| WHAT IS REQUIRED |
Convert every line of the records below into a Markdown table with the columns "Row" and "Text," numbering each row and omitting blank lines. Leave the pictures out of the table.
·····
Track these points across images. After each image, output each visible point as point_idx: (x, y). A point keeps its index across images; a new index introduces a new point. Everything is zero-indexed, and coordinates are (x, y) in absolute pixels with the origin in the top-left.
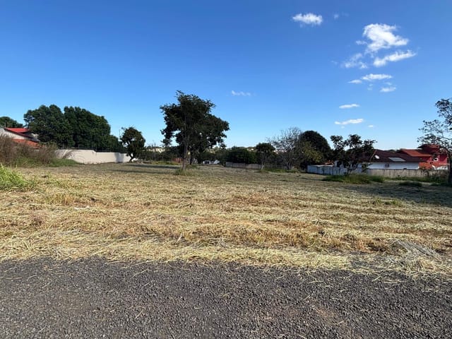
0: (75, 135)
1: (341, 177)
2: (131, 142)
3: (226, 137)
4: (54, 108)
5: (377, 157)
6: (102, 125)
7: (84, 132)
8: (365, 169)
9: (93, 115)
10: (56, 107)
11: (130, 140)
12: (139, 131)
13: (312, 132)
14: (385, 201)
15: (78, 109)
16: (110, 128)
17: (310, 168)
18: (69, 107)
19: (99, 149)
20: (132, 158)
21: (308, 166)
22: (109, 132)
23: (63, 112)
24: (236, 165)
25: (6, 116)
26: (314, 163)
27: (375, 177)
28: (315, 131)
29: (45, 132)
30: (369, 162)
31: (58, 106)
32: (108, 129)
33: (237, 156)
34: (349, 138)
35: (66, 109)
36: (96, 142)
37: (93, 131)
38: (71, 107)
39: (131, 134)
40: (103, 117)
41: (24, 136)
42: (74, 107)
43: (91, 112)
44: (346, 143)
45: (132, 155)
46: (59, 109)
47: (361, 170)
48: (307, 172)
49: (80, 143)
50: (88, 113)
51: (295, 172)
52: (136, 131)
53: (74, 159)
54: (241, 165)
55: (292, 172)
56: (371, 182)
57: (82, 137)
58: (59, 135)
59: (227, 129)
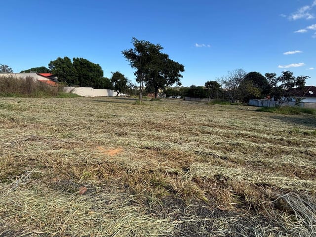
·····
| REPLY |
| Row | Text |
|---|---|
| 1 | Track these points across images. After each image, output each visible point as point_idx: (x, y). A point keeps its index across images; a new index introduces a new point. Everything is zero-indexed, and coordinates are (x, y) in absolute pixels with the origin in the top-left. |
| 2 | 0: (75, 135) |
| 3 | 1: (341, 177) |
| 4 | 2: (131, 142) |
| 5 | 3: (226, 137) |
| 6 | 4: (54, 108) |
| 7 | 5: (377, 157) |
| 8 | 6: (102, 125) |
| 9 | 7: (84, 132) |
| 10 | 8: (365, 169) |
| 11 | 9: (93, 115) |
| 12 | 10: (56, 107) |
| 13 | 11: (130, 140) |
| 14 | 12: (139, 131) |
| 15 | 13: (312, 132) |
| 16 | 14: (385, 201) |
| 17 | 15: (78, 109) |
| 18 | 16: (110, 128) |
| 19 | 17: (310, 168) |
| 20 | 18: (69, 107) |
| 21 | 19: (99, 149) |
| 22 | 20: (132, 158) |
| 23 | 21: (308, 166) |
| 24 | 22: (109, 132) |
| 25 | 23: (63, 112) |
| 26 | 24: (236, 165) |
| 27 | 25: (6, 116) |
| 28 | 26: (314, 163) |
| 29 | 27: (375, 177) |
| 30 | 28: (315, 131) |
| 31 | 29: (45, 132) |
| 32 | 30: (369, 162) |
| 33 | 31: (58, 106) |
| 34 | 32: (108, 129) |
| 35 | 33: (237, 156) |
| 36 | 34: (349, 138) |
| 37 | 35: (66, 109) |
| 38 | 36: (96, 142) |
| 39 | 37: (93, 131) |
| 40 | 38: (71, 107) |
| 41 | 39: (131, 134) |
| 42 | 40: (103, 117) |
| 43 | 41: (24, 136) |
| 44 | 42: (74, 107) |
| 45 | 43: (91, 112) |
| 46 | 44: (346, 143) |
| 47 | 45: (132, 155) |
| 48 | 46: (59, 109) |
| 49 | 47: (361, 170) |
| 50 | 48: (307, 172) |
| 51 | 49: (80, 143) |
| 52 | 50: (88, 113) |
| 53 | 51: (295, 172) |
| 54 | 52: (136, 131) |
| 55 | 53: (74, 159) |
| 56 | 54: (241, 165) |
| 57 | 55: (292, 172) |
| 58 | 56: (371, 182) |
| 59 | 57: (82, 137) |
| 60 | 58: (59, 135) |
| 61 | 59: (227, 129) |